Подвиг, 1983 № 23 [альманах] (Анисимова, Яроцкий) - страница 191

— Должен кто-то и с папой быть, — защищаюсь я. Не объяснять же каждому мою самую главную цель: разведать обстановку и сбежать на фронт. — Должен кто-то и о нем позаботиться!

— Тоже мне «заботчица», — фыркает Прасковья Петровна и подходит к стулу, на котором стоит наполненный папиным солдатским снаряжением вещевой мешок. Этот мешок перед отъездом в эвакуацию собрала мама на случай, если папа получит повестку в военкомат. Тогда он сможет сразу ехать воевать: все ему собрано, приготовлено.

— Вот кто уж действительно заботится о вашем отце, так это директор завода, — продолжает Прасковья Петровна. — В такое трудное время бережет его на бро́ни! Хороший, видно, человек — директор… Понимает, каково станет вашей матери, если семь сирот останутся на ее руках!

Некоторое время она молчит. Потом качает головой, вздыхает и говорит словно сама с собой:

— А до фронта-то пешком в один день дойти можно…

Я молчу. Почему-то вдруг вспоминаю, что до войны на папином заводе штамповали эмалированные кастрюли. Завод так и назывался: «Красный штамповщик». С тех пор как папа находится на военном положении, никогда не спрашиваю, что они выпускают сейчас. Все равно не скажет!

В кинохронике видела как-то: группа ребят упаковывает в ящики небольшие черные мины. И их цех показался мне знакомым, и папа однажды сказал, что у него в бригаде одни мальчишки…

Прасковья Петровна подходит к окну, пытается открыть примерзшую к раме штору. Но ей удается отодрать лишь маленький уголок. За шторой она видит фанеру, стучит по ней пальцем и спрашивает:

— Вылетели стекла-то?

— Давно! Папа два раза вставлял, да не держатся: как батарея даст залп из четырех орудий — так все стекла на тротуаре. Наша сторона дома ближняя к скверу, к батарее, — объясняю я Прасковье Петровне, будто она этого не знает.

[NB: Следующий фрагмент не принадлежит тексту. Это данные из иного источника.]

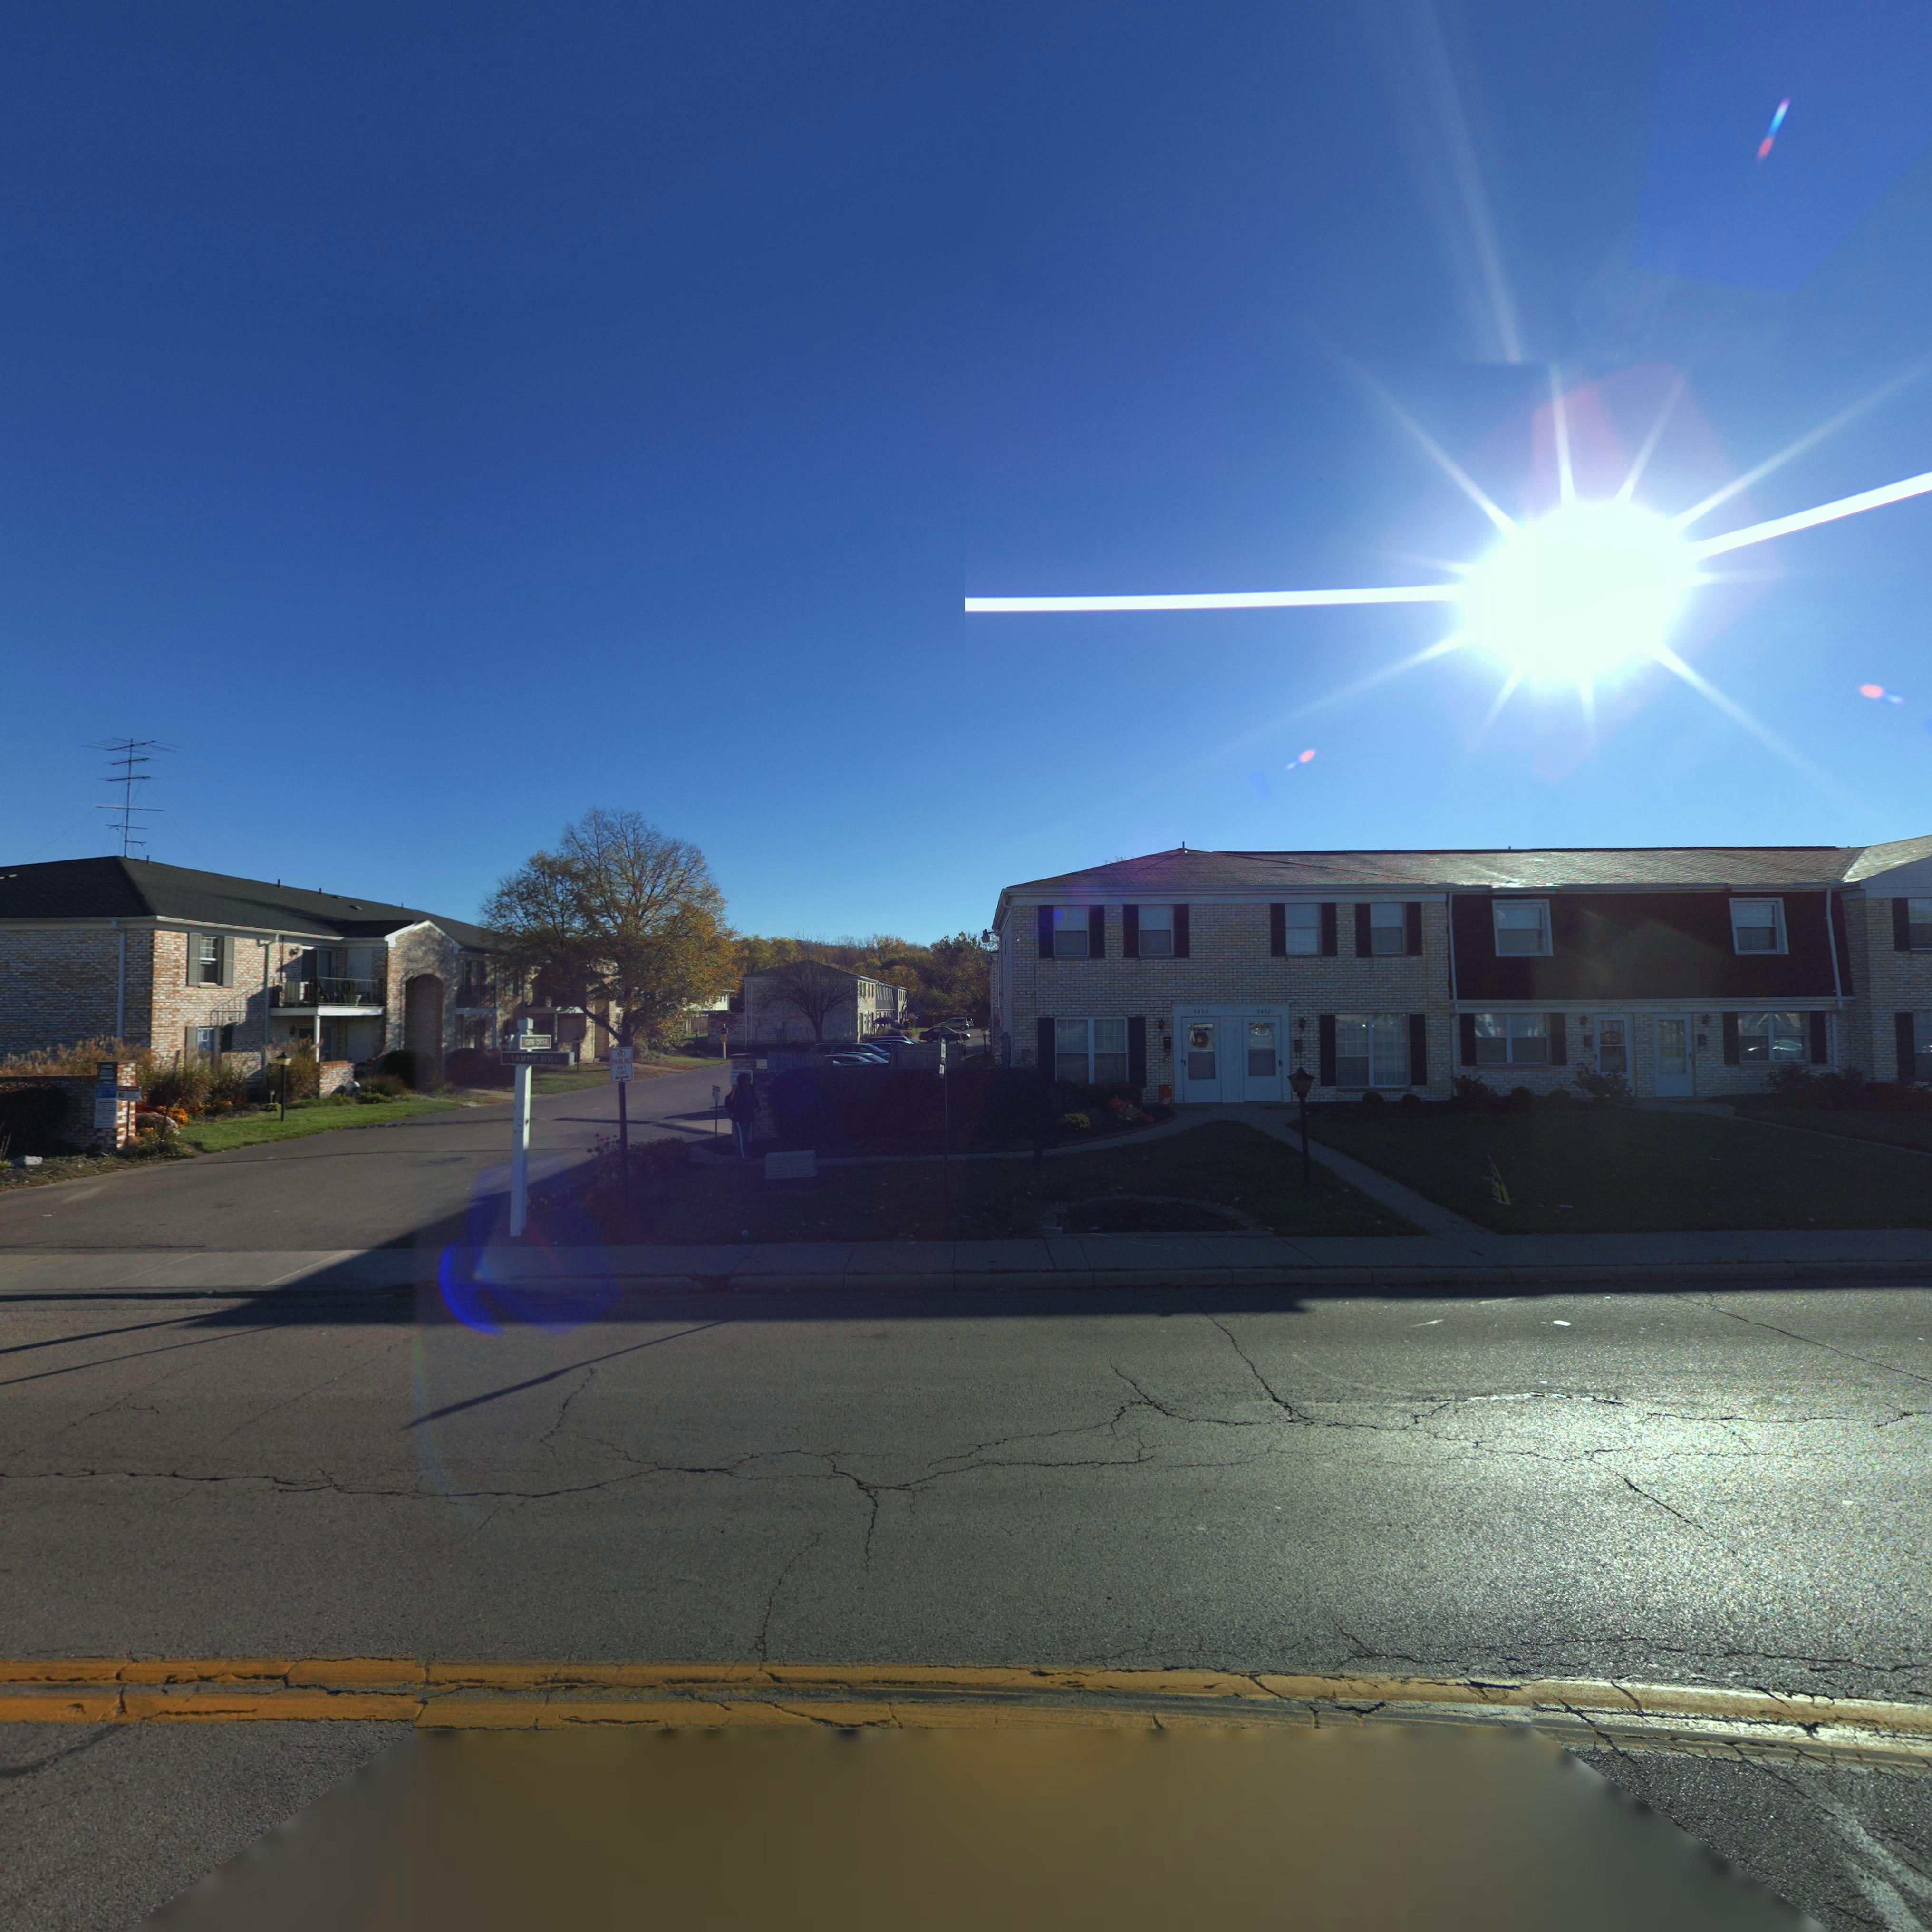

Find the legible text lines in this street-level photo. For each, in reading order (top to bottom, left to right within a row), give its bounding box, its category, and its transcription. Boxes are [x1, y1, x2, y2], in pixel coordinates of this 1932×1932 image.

— Выходит, в вашей квартире всегда ночь? Дневного света не видите? — для чего-то уточняет она.

— Не видим…

— На вот, передай отцу. — Прасковья Петровна достает из кармана пальто и подает мне форменный листок. — Получите на складе кубометр дров. Как-то жить надо! А со светом будут перебои.

Я опять молчу. Я уже привыкла, что свет выключают часто. И тогда мои холодные черные «таксы» выглядят, как маленькие уродики.

Прасковья Петровна уходит, а я еще несколько минут стою около кровати. Понимаю, что надо сходить за хлебом, отоварить карточки. Но совершенно нет сил, вялость разливается по всему телу. Пытаюсь взбодрить себя и говорю вслух:

— Весь сон мне перебила! Разве теперь уснешь?

А сама медленно снимаю пальто, шапку, валенки… Забираюсь в ледяную постель, закрываюсь с головой и тут же проваливаюсь в сладчайший, глубокий сон.